BRIEF -
Copy the entries below word for word, starting with the first line and going on through the line with "elevation (m): 150". Stop after that line.

>> begin

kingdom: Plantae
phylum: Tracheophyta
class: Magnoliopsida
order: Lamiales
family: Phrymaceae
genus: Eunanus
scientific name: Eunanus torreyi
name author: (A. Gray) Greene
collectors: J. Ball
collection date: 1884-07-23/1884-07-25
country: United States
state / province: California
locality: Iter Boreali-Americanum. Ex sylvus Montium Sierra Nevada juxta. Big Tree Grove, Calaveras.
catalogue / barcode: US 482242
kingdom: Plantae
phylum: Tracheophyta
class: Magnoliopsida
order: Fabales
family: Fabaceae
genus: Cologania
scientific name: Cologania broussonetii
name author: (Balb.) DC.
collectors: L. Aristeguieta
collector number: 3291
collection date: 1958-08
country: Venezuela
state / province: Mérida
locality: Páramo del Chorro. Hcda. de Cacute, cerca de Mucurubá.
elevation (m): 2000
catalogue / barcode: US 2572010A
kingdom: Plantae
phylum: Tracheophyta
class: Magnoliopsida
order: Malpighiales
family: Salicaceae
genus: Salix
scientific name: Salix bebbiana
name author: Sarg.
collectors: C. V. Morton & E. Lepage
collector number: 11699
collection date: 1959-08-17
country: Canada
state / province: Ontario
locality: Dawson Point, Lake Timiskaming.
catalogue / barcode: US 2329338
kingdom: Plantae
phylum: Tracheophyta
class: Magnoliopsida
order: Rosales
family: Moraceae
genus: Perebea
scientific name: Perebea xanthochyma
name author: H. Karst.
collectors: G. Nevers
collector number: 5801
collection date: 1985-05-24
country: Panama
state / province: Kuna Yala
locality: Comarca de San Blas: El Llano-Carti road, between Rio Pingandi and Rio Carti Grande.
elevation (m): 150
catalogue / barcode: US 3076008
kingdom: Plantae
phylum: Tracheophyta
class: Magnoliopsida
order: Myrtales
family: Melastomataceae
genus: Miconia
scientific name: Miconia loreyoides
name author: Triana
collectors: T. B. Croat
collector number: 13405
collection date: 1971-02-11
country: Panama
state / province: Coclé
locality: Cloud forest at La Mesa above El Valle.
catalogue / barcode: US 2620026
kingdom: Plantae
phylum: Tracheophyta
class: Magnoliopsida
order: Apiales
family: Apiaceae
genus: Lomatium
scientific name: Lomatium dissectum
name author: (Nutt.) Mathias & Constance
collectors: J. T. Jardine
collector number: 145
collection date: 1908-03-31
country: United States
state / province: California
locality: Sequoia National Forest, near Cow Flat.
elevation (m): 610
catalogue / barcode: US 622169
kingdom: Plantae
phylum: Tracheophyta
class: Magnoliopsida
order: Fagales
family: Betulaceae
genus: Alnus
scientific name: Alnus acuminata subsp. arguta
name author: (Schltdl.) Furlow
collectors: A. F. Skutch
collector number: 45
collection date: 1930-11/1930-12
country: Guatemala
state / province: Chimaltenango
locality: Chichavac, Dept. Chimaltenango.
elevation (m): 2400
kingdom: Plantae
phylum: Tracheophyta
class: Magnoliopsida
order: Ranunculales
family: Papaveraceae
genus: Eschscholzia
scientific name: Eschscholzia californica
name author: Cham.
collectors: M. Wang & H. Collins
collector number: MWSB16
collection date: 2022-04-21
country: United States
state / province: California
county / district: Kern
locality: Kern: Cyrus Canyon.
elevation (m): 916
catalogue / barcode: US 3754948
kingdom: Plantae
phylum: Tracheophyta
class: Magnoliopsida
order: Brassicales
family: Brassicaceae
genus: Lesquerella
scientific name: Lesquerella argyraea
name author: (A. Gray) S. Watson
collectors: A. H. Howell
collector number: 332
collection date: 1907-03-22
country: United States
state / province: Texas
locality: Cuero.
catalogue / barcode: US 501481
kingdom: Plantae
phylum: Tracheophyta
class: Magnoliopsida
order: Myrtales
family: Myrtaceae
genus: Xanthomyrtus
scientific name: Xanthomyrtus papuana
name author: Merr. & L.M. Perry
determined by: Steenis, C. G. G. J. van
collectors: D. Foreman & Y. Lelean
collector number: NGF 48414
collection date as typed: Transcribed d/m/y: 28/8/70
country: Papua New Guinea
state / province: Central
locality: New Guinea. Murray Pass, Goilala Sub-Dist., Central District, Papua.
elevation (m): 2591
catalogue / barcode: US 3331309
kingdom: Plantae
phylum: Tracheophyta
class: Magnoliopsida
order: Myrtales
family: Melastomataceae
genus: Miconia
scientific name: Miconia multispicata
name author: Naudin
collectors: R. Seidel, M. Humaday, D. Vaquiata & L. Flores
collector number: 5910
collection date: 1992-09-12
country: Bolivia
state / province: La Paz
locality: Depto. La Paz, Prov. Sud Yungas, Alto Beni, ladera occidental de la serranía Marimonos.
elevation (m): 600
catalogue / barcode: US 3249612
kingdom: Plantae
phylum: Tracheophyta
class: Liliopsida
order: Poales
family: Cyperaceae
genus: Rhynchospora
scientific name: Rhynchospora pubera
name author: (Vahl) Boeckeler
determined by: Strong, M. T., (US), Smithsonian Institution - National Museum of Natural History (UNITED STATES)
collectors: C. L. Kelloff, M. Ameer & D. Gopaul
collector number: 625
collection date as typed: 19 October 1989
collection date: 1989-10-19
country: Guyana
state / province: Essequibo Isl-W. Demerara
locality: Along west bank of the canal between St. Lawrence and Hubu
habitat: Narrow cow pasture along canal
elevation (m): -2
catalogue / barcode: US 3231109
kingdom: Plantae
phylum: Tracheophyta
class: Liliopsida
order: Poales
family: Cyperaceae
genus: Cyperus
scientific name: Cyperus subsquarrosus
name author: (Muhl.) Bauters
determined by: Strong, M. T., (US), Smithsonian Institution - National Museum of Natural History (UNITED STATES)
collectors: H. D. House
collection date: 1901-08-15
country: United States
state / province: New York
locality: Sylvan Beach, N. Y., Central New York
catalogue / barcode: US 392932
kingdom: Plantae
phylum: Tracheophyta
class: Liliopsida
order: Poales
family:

>> end

SOLVED PROBLEM -
kingdom: Plantae
phylum: Tracheophyta
class: Magnoliopsida
order: Lamiales
family: Phrymaceae
genus: Eunanus
scientific name: Eunanus torreyi
name author: (A. Gray) Greene
collectors: J. Ball
collection date: 1884-07-23/1884-07-25
country: United States
state / province: California
locality: Iter Boreali-Americanum. Ex sylvus Montium Sierra Nevada juxta. Big Tree Grove, Calaveras.
catalogue / barcode: US 482242
kingdom: Plantae
phylum: Tracheophyta
class: Magnoliopsida
order: Fabales
family: Fabaceae
genus: Cologania
scientific name: Cologania broussonetii
name author: (Balb.) DC.
collectors: L. Aristeguieta
collector number: 3291
collection date: 1958-08
country: Venezuela
state / province: Mérida
locality: Páramo del Chorro. Hcda. de Cacute, cerca de Mucurubá.
elevation (m): 2000
catalogue / barcode: US 2572010A
kingdom: Plantae
phylum: Tracheophyta
class: Magnoliopsida
order: Malpighiales
family: Salicaceae
genus: Salix
scientific name: Salix bebbiana
name author: Sarg.
collectors: C. V. Morton & E. Lepage
collector number: 11699
collection date: 1959-08-17
country: Canada
state / province: Ontario
locality: Dawson Point, Lake Timiskaming.
catalogue / barcode: US 2329338
kingdom: Plantae
phylum: Tracheophyta
class: Magnoliopsida
order: Rosales
family: Moraceae
genus: Perebea
scientific name: Perebea xanthochyma
name author: H. Karst.
collectors: G. Nevers
collector number: 5801
collection date: 1985-05-24
country: Panama
state / province: Kuna Yala
locality: Comarca de San Blas: El Llano-Carti road, between Rio Pingandi and Rio Carti Grande.
elevation (m): 150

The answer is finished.